■ Work request ■
Can you turn the lines of the items, from the very first line through the line containing "Tinta: Mürekkep", into a numbered list with any blank lines left out?

Dataset entries
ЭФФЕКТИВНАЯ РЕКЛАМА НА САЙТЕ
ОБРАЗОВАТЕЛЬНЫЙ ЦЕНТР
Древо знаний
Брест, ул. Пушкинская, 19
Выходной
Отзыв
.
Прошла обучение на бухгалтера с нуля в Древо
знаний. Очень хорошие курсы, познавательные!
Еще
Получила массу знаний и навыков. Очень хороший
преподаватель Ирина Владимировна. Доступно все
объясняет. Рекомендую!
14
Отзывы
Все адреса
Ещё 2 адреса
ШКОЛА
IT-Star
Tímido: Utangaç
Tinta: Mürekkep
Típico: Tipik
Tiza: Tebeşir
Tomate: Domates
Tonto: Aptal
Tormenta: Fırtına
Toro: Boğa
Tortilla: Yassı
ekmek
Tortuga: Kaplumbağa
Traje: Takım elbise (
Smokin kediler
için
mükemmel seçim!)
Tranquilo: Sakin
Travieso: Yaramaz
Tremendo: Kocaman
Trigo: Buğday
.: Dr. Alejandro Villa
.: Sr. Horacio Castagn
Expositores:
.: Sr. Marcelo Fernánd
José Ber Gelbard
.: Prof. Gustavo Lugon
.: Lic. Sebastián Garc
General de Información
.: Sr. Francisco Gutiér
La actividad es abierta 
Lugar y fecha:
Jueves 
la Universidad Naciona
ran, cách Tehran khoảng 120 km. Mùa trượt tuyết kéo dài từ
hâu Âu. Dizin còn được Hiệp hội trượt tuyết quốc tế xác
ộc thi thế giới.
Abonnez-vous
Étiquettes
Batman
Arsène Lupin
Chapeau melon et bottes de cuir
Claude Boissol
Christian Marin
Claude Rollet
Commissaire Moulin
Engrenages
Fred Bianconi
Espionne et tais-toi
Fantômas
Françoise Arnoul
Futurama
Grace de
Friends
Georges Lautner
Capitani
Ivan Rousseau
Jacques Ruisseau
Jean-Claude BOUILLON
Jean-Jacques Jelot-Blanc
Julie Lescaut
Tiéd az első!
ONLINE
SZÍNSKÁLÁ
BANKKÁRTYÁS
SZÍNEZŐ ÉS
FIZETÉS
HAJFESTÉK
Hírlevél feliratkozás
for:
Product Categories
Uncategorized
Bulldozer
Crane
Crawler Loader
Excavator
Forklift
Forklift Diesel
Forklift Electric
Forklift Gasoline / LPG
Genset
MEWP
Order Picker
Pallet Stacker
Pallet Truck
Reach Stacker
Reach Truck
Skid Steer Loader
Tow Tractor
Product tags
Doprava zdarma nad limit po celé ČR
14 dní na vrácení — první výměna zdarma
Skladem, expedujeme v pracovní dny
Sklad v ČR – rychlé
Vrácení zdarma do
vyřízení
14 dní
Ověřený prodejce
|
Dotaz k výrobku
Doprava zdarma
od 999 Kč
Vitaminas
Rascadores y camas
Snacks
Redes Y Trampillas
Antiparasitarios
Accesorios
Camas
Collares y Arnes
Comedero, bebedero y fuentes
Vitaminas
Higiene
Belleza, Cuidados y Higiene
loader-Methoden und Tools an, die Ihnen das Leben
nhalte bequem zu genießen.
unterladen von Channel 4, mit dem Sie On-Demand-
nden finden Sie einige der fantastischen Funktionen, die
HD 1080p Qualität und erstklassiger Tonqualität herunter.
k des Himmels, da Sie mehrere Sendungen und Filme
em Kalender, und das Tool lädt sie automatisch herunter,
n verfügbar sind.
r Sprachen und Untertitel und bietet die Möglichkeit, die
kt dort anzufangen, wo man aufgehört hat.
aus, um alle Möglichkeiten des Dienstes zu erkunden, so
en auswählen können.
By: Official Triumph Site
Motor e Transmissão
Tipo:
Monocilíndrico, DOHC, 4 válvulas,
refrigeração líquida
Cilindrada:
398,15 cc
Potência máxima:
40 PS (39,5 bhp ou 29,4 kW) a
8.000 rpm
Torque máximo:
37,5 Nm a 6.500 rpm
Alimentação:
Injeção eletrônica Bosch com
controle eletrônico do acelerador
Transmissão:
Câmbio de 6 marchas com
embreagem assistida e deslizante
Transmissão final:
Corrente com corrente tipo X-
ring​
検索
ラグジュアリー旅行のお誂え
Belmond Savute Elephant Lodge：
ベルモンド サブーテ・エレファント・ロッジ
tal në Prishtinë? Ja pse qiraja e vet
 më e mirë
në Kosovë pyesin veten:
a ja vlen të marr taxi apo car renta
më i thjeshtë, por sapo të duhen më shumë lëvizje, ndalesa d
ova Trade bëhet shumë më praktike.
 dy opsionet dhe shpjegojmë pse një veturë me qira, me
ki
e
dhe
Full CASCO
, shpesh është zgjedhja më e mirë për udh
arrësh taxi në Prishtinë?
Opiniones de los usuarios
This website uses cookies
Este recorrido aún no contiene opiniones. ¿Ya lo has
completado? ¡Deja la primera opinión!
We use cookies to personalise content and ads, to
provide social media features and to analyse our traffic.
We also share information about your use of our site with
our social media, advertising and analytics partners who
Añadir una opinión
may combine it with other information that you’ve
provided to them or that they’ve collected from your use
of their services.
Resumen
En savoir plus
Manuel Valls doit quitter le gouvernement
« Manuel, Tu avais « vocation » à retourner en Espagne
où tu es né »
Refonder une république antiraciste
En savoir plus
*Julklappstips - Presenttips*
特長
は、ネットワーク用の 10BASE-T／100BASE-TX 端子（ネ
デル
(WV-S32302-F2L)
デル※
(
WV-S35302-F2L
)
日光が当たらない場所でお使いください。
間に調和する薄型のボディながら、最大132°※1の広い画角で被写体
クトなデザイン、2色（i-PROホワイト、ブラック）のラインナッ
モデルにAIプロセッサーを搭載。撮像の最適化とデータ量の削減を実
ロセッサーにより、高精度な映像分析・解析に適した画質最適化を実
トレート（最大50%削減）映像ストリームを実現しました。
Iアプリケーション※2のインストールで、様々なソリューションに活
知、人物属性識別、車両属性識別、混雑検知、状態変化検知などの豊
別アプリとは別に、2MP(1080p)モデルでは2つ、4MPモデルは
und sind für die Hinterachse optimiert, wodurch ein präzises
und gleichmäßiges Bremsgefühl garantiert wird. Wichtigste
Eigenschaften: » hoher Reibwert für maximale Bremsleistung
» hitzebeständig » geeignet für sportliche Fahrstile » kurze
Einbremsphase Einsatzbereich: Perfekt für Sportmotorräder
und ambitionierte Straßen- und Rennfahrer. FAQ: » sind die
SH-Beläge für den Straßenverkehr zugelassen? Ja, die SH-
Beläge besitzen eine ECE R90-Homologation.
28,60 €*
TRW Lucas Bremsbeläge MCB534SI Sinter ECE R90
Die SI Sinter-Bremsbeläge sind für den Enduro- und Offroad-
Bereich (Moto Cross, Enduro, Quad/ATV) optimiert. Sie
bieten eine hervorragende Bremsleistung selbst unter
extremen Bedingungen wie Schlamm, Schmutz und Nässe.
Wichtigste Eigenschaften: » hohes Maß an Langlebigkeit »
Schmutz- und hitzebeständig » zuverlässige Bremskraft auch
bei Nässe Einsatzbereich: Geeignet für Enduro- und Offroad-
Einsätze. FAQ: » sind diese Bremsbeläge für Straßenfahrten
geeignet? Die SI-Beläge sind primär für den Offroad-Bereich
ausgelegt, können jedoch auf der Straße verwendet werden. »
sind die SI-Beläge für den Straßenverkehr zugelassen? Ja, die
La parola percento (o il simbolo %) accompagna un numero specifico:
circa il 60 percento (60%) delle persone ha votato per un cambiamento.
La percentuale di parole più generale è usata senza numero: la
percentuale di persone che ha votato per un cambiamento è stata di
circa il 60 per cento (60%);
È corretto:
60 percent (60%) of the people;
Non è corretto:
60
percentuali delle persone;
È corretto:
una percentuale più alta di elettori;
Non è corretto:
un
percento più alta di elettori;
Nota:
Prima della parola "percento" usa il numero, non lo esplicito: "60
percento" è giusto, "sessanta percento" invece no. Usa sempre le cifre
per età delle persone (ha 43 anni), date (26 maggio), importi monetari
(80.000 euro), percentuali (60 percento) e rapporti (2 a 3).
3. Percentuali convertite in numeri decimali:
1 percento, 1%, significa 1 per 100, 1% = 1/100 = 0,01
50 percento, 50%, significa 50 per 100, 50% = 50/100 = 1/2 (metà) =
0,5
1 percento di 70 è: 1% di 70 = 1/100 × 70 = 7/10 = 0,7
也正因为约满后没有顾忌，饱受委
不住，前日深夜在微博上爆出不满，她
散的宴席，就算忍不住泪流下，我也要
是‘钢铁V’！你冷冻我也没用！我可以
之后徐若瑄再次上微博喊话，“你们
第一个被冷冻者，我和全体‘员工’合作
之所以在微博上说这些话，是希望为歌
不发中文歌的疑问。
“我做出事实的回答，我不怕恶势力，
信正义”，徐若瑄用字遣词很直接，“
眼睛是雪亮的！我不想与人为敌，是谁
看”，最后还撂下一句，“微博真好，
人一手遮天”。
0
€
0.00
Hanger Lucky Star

■ Answer below ■
1. ЭФФЕКТИВНАЯ РЕКЛАМА НА САЙТЕ
2. ОБРАЗОВАТЕЛЬНЫЙ ЦЕНТР
3. Древо знаний
4. Брест, ул. Пушкинская, 19
5. Выходной
6. Отзыв
7. .
8. Прошла обучение на бухгалтера с нуля в Древо
9. знаний. Очень хорошие курсы, познавательные!
10. Еще
11. Получила массу знаний и навыков. Очень хороший
12. преподаватель Ирина Владимировна. Доступно все
13. объясняет. Рекомендую!
14. 14
15. Отзывы
16. Все адреса
17. Ещё 2 адреса
18. ШКОЛА
19. IT-Star
20. Tímido: Utangaç
21. Tinta: Mürekkep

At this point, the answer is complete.